---------- EXCERPTED RECORDS ----------
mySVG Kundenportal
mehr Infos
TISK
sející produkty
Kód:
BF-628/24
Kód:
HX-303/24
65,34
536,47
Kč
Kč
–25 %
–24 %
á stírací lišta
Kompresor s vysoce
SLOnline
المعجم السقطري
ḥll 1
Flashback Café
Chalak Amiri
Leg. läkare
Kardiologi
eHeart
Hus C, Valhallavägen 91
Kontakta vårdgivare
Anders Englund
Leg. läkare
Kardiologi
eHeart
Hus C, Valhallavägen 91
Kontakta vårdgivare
----------
---------- EXCERPTED RECORDS ----------
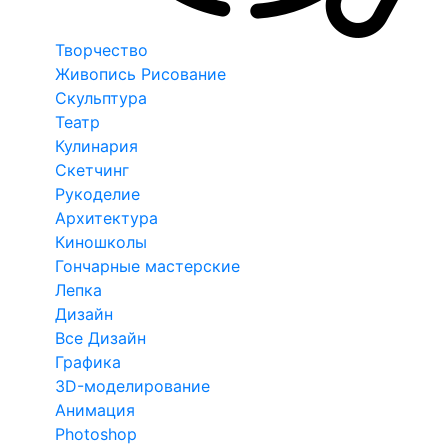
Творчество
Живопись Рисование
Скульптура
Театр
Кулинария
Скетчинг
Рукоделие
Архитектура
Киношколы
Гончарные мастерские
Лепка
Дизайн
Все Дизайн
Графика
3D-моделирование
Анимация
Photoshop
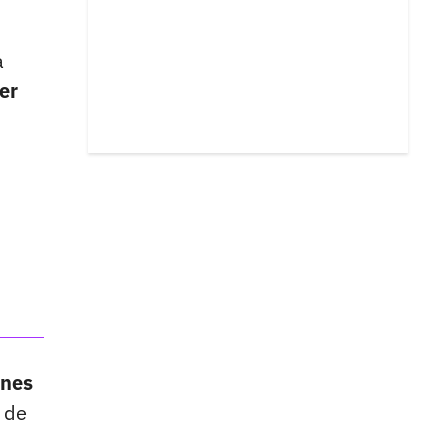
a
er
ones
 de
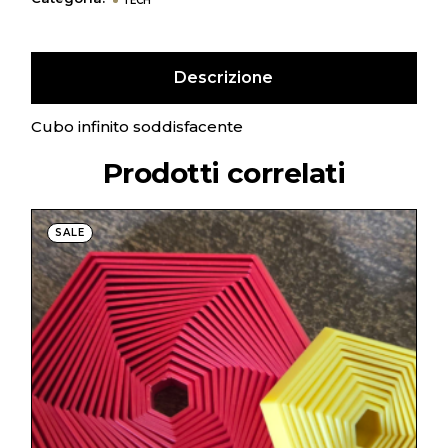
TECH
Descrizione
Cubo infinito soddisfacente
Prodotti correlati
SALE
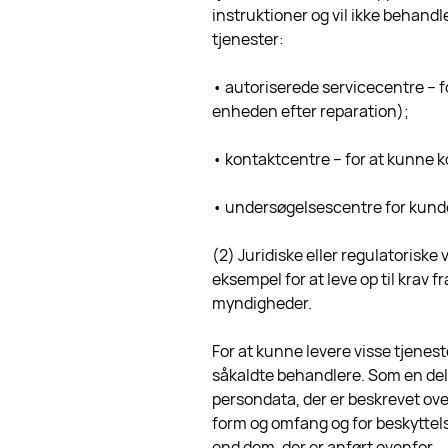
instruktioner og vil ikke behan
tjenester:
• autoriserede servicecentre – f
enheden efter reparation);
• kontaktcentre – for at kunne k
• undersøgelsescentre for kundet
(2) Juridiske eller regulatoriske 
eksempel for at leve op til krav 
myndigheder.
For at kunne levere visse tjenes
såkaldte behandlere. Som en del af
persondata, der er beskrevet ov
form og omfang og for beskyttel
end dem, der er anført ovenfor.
----------
> [BRIEF] Precisely those lines above that run from the line with "Гончарные мастерские" up to and including the line with "undersøgelsescentre for kundet" are to be set down, with the pictures omitted.

> [RESPONSE AREA]
Гончарные мастерские
Лепка
Дизайн
Все Дизайн
Графика
3D-моделирование
Анимация
Photoshop
a
er
ones
 de
TECH
Descrizione
Cubo infinito soddisfacente
Prodotti correlati
SALE
instruktioner og vil ikke behan
tjenester:
• autoriserede servicecentre – f
enheden efter reparation);
• kontaktcentre – for at kunne k
• undersøgelsescentre for kundet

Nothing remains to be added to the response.